EBONY: One of the things that struck me in the series was that some of the African ancestry of the African-Americans profiled went not to familiar places like Senegal and Nigeria, but to Gabon, Guinea-Bissau and Cameroon. Was I thinking stereotypically?
RK: Yes [laughs]. We learned a lot about where enslaved West Africans came from. And the stereotypic, Senegal/Nigeria [areas of origin] is inaccurate. While there was a portion of folk who came from those regions, it was a lot more than those two regions. We’re finding a lot of hits from Cameroon, Guinea-Bissau and Ghana.
EBONY: It’s rare to see a Black company headed by a Black man in your scientific discipline. What sparked your interest in science?
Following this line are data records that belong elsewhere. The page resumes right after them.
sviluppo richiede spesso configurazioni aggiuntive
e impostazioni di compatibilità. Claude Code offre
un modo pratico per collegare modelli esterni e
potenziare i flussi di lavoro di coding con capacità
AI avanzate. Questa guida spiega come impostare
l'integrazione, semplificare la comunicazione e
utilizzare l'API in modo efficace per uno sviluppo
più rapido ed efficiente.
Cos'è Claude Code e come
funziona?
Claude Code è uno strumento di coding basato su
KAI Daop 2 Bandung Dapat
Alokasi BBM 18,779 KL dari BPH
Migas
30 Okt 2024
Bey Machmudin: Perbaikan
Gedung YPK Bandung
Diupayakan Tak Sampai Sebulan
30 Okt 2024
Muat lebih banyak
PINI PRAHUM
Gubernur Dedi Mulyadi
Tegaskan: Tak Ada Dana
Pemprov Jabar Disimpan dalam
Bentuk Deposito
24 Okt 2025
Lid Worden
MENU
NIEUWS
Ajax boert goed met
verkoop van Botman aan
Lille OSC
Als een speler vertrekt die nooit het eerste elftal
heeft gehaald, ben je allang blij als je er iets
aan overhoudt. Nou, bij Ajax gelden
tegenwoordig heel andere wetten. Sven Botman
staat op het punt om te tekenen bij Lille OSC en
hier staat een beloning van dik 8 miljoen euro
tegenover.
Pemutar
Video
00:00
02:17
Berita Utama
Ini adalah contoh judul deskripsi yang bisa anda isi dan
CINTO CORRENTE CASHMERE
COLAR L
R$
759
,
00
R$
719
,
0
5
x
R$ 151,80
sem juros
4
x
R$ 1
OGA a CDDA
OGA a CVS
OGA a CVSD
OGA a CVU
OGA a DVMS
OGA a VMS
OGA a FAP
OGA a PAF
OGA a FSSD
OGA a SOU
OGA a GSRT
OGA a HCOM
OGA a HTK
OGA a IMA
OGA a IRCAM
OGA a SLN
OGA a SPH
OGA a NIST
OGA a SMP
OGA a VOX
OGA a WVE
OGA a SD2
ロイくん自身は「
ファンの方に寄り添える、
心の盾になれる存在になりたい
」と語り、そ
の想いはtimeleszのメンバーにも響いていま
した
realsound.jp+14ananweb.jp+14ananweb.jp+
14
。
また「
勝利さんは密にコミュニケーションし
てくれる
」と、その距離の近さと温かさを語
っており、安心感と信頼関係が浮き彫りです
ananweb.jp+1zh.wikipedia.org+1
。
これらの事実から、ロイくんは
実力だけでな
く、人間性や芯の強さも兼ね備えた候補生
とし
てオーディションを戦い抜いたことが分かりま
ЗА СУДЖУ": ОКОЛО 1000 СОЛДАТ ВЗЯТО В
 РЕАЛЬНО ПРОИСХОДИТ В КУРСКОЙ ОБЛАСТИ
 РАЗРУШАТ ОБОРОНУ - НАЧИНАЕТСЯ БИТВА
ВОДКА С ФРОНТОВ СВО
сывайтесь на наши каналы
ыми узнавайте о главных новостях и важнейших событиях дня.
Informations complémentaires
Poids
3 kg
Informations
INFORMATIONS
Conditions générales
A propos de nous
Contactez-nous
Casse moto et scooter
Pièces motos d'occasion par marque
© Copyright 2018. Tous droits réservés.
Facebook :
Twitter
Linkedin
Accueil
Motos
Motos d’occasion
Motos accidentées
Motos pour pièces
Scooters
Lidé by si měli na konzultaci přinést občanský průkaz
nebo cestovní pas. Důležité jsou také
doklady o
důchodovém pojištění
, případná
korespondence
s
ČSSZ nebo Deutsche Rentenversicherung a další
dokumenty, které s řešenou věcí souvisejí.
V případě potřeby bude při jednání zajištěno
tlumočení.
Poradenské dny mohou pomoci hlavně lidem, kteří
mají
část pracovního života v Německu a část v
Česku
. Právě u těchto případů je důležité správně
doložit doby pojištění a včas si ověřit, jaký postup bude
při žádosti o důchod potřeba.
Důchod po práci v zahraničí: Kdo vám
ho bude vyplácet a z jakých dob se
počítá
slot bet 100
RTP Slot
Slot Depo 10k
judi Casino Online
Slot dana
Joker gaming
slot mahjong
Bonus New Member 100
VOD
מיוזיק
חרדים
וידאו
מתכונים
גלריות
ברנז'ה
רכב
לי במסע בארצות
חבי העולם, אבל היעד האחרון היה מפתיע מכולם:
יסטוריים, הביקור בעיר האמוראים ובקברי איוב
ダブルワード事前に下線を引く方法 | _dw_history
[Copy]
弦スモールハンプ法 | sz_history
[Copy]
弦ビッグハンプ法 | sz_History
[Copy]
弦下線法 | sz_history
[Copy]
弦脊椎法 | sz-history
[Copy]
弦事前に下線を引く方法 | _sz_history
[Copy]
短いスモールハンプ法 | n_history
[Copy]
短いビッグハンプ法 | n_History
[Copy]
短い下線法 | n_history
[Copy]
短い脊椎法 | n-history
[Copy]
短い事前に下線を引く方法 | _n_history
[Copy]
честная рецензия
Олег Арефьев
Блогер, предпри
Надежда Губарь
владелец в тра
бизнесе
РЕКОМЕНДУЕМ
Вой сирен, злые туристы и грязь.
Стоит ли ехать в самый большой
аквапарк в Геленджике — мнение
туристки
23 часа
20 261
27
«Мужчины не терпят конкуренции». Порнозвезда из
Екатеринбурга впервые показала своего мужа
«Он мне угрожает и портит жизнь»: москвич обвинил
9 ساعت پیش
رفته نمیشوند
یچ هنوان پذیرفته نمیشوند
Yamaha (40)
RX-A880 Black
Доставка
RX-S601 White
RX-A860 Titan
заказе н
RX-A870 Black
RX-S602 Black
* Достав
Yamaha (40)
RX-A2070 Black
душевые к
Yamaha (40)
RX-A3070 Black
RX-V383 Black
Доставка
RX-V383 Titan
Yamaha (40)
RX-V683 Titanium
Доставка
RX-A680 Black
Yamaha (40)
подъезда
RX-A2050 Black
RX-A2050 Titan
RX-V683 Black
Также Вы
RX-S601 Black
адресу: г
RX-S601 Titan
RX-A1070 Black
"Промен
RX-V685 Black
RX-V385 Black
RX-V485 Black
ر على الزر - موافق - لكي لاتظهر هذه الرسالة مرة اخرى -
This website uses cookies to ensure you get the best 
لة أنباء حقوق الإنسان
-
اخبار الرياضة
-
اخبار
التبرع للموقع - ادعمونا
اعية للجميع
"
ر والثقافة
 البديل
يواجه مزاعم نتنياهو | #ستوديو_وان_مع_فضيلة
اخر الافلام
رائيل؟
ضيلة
RK: African Ancestry was started because I wanted to know where I was from. And so my research focused more on trying to answer that question. And in doing so, different people heard about [my interest of study], and different media stories emerged. And I started becoming more overwhelmed with the general public asking me to help them. So I set up a company to help me do that that. I got into science and genetics because I wanted to know more about myself. And I felt that genetics would be quite helpful in answering those questions.
EBONY: Having said that. What are your admixtures?
RK: I have eighty percent West African ancestry, and twenty percent European ancestry. I tested four lineages in my family: Both of my mother’s parents go to Nigeria; one Hausa and one Ibo. And on my father’s side, Senegal – the Mandinka – and my Y chromosome is common in Germany.